Jumat 21 Februari 2025. Sekitar pukul 19.20 WIB aku sudah tiba di Stasiun Kiaracondong, Bandung. Aku sukses menerobos hujan dengan naik taksi online dari kosan, melewatkan tiket kereta lokal yang sudah kubeli. Tujuan pergi kali ini adalah memburu durian Candimulyo, Magelang bersama teman-teman blogger Jogja. Agenda kali ini sudah direncanakan dua bulan sebelumnya, tapi baru terealisasi saat ini.
Tips Murah Pergi ke Jogja dari Bandung
Pukul 20.50 WIB kereta Kutojaya Selatan diberangkatkan dari Stasiun Kiaracondong, Bandung. Kereta kelas ekonomi dengan 106 tempat duduk tegak 90 derajat ini akan mengantarkanku menuju Stasiun Kutoarjo. Sebetulnya ada kereta Kahuripan yang diberangkatkan pukul 23.00 dan bisa langsung turun di Stasiun Lempuyangan, tapi aku lebih memilih untuk naik kereta Kutojaya Selatan karena ini adalah cara termurah untuk menuju ke Jogja dari Bandung.
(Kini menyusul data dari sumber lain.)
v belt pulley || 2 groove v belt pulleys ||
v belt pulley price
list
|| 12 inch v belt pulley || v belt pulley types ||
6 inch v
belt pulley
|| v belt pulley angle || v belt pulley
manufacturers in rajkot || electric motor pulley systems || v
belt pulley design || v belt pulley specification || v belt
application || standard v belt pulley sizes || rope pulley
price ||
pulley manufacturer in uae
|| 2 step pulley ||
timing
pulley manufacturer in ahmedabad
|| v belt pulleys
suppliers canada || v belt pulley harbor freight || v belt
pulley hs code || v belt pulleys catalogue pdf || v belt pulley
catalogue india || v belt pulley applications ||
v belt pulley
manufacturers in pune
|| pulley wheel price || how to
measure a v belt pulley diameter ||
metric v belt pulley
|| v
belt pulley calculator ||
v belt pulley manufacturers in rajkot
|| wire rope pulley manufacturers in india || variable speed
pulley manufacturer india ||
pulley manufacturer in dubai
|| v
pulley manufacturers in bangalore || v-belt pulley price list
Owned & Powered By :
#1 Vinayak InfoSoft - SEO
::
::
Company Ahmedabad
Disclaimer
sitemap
Ini juga menjadi sebuah tips buat teman-teman yang ingin ke Jogja dengan lebih murah. Caranya adalah dengan naik kereta Kutojaya Selatan dengan keberangkatan pukul 20.50 WIB dari Stasiun Kiaracondong, Bandung menuju ke Stasiun Kutoarjo. Dari Stasiun Kutoarjo bisa lanjut naik kereta Prambanan Ekspres (Prameks) dengan keberangkatan pukul 05.10 WIB. Teman-teman akan bisa tiba di Stasiun Yogyakarta Tugu pada pukul 06.10 WIB.
Tiket Kereta Kutojaya Selatan bisa dibeli dengan harga Rp62.000,00 melalui aplikasi KAI sementara tiket Prambanan Ekspres (Prameks) seharga Rp8.000,00 bisa dibeli dengan beberapa cara seperti menggunakan kartu e-tol, kartu multitrip KRL, atau melalui aplikasi KAI atau menggunakan aplikasi Gojek.
Dengan cara ini teman-teman cukup menghabiskan dana Rp70.000,00 saja atau hemat Rp10.000 dibanding dengan naik Kahuripan yang langsung ke Jogja. Selain itu, teman-teman masih akan sempat untuk menunaikan salat subuh dengan nyaman di musala stasiun Kutoarjo. Tiket kereta Kutojaya Selatan juga tidak “segaib” tiket kereta Kahuripan yang harus dibeli satu bulan sebelumnya atau kehabisan.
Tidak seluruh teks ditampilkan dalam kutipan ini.